What I do know is, the subsequent fallout is about to leave the perennial powerhouses closer to demotion than contention.
Ironically enough, the one player (Jeremy Gill) Clapham could ill afford to lose has nothing to do with the conflict, but will hurt the club more than all the aforementioned departures combined.
Whether due to Rock’s unimaginative sets or the other Bulls’ lack of skills, Clapham’s offence is Jeremy Gill, who served as the team’s primary scoring option (20.1 ppg) and lone playmaker (4.1 apg).
Talented guard Rahiim Gibbons now has the thankless task of trying to replace Gill’s playmaking duties, and it will be his alone to bear considering the absence of another competent ball-handler.
But no one player will be forced to step up more than Halley Franklyn, as Gill’s long-time Scottie Pippen now becomes the Bulls’ Jordan in the absence of another true No.1 option.
In burly centres Sean Parris and Sydney Rowe, Franklyn can at least find viable foils in the post, and Clapham could prove dangerous in the minutes they use the two-headed monster down low.

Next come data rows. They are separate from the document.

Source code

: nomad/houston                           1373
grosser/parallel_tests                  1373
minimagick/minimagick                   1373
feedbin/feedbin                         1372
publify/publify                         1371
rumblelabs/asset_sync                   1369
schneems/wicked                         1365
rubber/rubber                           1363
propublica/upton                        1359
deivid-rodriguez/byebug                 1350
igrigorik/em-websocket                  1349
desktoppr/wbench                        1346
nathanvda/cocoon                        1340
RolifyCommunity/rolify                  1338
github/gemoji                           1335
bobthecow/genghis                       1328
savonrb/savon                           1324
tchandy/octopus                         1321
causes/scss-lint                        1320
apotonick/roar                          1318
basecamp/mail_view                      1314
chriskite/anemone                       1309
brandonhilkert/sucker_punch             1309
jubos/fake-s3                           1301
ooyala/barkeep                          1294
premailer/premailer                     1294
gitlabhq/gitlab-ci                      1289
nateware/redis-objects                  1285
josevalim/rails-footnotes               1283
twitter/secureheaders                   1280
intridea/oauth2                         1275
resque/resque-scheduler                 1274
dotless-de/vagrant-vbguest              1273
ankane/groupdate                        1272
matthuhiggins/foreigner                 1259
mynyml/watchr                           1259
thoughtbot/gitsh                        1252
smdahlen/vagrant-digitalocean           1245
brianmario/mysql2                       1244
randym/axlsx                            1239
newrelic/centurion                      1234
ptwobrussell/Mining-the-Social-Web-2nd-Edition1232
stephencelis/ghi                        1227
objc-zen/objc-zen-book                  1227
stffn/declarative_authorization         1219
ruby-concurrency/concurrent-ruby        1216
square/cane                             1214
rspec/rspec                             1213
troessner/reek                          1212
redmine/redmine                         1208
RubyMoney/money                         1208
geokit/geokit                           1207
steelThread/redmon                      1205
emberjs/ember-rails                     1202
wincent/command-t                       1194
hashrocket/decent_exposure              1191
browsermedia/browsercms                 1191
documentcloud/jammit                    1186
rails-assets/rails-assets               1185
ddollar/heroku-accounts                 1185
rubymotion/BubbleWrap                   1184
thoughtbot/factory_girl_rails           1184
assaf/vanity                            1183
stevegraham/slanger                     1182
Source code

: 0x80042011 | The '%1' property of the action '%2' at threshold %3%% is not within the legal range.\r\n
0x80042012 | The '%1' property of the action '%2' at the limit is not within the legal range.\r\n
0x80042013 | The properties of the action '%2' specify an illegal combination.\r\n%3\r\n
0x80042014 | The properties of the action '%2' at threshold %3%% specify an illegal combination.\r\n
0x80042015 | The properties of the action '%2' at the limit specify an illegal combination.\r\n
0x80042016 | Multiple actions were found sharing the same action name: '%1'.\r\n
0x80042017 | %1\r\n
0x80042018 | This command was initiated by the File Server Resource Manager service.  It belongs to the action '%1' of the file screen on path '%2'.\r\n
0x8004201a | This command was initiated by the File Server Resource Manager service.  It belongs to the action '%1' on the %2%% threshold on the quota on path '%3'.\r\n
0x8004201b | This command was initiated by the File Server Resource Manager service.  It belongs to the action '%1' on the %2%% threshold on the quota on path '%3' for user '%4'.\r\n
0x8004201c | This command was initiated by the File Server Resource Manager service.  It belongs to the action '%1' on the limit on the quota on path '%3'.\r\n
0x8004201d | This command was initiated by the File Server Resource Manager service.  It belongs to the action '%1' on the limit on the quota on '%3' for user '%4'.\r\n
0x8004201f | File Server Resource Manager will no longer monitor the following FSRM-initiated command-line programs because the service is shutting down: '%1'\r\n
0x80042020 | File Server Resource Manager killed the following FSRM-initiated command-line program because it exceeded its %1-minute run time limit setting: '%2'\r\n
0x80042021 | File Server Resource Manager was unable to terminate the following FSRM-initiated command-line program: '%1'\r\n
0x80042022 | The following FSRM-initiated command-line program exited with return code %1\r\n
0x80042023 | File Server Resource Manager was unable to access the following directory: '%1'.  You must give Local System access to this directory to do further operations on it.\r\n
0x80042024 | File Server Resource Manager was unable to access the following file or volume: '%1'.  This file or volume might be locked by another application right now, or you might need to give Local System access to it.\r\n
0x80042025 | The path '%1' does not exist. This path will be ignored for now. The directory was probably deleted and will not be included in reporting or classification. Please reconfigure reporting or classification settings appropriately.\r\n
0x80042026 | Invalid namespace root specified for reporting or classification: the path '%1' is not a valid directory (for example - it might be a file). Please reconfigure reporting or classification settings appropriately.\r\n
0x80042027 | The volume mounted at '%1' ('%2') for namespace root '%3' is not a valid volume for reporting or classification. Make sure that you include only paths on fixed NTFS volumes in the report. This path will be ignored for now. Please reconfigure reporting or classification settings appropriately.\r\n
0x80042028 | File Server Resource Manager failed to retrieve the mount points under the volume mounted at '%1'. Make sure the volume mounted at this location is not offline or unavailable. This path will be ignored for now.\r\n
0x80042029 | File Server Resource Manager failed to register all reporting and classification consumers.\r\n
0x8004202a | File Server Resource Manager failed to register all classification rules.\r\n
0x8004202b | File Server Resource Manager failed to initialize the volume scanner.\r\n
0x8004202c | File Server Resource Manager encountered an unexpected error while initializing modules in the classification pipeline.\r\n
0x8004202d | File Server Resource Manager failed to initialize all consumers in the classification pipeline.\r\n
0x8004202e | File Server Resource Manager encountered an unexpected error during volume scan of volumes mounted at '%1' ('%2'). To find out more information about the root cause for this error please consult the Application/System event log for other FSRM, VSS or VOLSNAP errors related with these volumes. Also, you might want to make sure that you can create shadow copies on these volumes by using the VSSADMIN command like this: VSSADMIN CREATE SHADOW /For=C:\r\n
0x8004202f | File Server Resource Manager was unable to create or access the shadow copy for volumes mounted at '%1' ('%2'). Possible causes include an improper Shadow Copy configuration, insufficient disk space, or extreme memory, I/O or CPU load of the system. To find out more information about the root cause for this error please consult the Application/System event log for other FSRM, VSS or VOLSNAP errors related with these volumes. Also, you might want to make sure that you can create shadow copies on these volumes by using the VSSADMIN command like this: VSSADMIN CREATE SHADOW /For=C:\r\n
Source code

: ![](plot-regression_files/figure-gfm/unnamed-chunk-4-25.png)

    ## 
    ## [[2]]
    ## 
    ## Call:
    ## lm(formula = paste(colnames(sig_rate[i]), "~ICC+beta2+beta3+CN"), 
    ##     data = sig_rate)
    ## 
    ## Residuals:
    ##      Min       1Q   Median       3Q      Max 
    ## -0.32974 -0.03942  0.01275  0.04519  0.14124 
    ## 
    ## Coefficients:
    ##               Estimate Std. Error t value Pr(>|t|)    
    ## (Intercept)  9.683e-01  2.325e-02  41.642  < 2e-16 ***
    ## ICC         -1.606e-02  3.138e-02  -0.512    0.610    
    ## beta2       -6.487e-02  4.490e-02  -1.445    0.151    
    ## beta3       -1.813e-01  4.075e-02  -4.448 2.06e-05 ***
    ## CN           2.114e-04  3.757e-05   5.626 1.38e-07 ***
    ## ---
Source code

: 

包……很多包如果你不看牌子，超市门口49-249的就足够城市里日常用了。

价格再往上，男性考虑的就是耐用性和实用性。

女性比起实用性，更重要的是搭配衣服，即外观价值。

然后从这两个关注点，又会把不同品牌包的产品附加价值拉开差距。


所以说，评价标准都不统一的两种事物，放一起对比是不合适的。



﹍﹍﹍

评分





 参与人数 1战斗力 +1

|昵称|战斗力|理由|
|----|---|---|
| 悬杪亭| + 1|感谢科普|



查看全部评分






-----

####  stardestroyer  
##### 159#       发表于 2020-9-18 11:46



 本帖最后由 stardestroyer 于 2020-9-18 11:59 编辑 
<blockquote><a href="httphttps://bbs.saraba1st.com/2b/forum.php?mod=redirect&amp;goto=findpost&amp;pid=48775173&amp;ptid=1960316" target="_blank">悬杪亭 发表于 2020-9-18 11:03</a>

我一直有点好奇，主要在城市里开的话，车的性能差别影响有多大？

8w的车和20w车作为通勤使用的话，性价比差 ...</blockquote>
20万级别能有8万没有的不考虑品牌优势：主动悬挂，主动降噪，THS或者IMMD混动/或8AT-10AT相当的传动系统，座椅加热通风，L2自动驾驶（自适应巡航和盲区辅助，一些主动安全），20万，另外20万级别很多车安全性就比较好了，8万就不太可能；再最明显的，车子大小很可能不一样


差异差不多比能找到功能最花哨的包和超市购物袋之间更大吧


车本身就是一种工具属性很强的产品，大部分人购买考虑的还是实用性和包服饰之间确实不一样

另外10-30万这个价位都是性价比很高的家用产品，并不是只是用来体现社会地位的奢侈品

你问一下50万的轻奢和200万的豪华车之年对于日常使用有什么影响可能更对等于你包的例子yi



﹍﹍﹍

Their perimeter scoring certainly won’t be as menacing, not if the Bulls thought it necessary to bring back a 37-year-old Ryan Leacock who last played any meaningful basketball three seasons ago.
Prediction: seventh
This team is just good enough not to get demoted, and sufficiently bad to the point where play-offs should be outside the realm of possibility.
Franklyn, Gibbons and Parris are all good complementary pieces to have on offence, but are not star players or even great No.1 options on that end of the floor.
And it’s not as if Clapham can turn to their top-rated defence to carry them this time around, as they have neither the bodies nor age on their side to play that brand of “D” for 40 minutes.